The American College of Cardiology and the American Heart Association announced the joint release of a comprehensive set of new practice guidelines on the management of adults with congenital heart disease.
On Friday, November 7, the American College of Cardiology and the American Heart Association announced the joint release of a comprehensive set of new practice guidelines on the management of adults with congenital heart disease (CHD). The American Society of Echocardiography, Canadian Cardiovascular Society, Heart Rhythm Society, International Society for Adult Congenital Cardiac Disease, Society for Cardiovascular Angiography and Interventions, and Society of Thoracic Surgeons also collaborated in the development of the guidelines.
According to a news release from the American College of Cardiology (ACC), the guidelines are “the first of their kind in the United States” and will appear in the December 2, 2008, issue of the Journal of the American College of Cardiology (JACC) and the December 2, 2008, issue of Circulation.
Because of advances in the treatment and repair of congenital pediatric heart defects, there is a common misconception that children who have undergone surgical procedures to correct a defect are completely cured and do not require follow-up treatment for CHD as they age. Not so, according to Carole A. Warnes, MD, co-chair of the guidelines writing committee, professor of medicine at the Mayo Clinic in Rochester, MN, and director of Mayo’s adult congenital heart disease clinic. “Some patients leave their pediatric cardiologist and think they don’t need to see a physician anymore, and others are seen by a cardiologist with no training in congenital heart disease. We really need to focus on how to better care for this population,” Warnes said in the ACC news release announcing the new guidelines.

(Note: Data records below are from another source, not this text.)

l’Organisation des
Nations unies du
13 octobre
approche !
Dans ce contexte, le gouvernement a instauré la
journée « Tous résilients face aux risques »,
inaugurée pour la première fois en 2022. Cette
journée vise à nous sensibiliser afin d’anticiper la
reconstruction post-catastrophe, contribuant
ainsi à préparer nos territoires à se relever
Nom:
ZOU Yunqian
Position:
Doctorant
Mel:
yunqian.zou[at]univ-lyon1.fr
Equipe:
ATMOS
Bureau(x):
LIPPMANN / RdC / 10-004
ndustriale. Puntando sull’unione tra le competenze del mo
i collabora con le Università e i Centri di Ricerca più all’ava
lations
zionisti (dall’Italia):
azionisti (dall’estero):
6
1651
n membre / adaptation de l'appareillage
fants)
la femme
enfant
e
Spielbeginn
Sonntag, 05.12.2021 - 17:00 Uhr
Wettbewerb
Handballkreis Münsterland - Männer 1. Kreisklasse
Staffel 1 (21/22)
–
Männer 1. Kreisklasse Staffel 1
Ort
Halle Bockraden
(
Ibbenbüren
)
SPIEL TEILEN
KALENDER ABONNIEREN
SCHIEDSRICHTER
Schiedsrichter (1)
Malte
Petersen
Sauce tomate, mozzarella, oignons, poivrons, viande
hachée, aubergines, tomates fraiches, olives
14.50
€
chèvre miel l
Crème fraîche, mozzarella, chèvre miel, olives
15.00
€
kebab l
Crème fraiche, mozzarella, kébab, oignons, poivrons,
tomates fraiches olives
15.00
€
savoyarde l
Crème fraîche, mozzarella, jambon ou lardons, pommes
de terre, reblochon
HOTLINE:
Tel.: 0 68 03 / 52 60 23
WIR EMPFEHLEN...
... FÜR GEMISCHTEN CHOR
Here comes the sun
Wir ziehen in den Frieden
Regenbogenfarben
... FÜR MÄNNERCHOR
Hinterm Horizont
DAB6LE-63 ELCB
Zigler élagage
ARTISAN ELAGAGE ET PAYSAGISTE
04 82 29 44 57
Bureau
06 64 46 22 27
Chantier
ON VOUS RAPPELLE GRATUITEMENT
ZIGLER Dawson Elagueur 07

The reality is that “nearly all patients need follow-up throughout adult life. Some will eventually need additional surgery to correct complications that arise over time. Most will need guidance on how their heart condition affects the important milestones of adulthood, such as employment, pregnancy and physical activity,” according to the ACC news release, which also provides examples of complications that could arise in the absence of adequate follow-care: “Worsening of a leaky heart valve may be overlooked until the patient is in heart failure, making surgery highly risky or even impossible. A young woman may be told she cannot have children, when in fact, pregnancy might be possible if managed at a center with expertise in congenital heart disease. A seemingly routine appendectomy may turn into a life-threatening crisis.”
Accordingly, the guidelines “provide comprehensive information on the clinical features, diagnosis, and medical, surgical and interventional therapy of a range of congenital heart defects. They also point out common problems and pitfalls, highlight key issues to look for during follow-up, and make recommendations on genetic testing, pregnancy, contraception and physical activity.”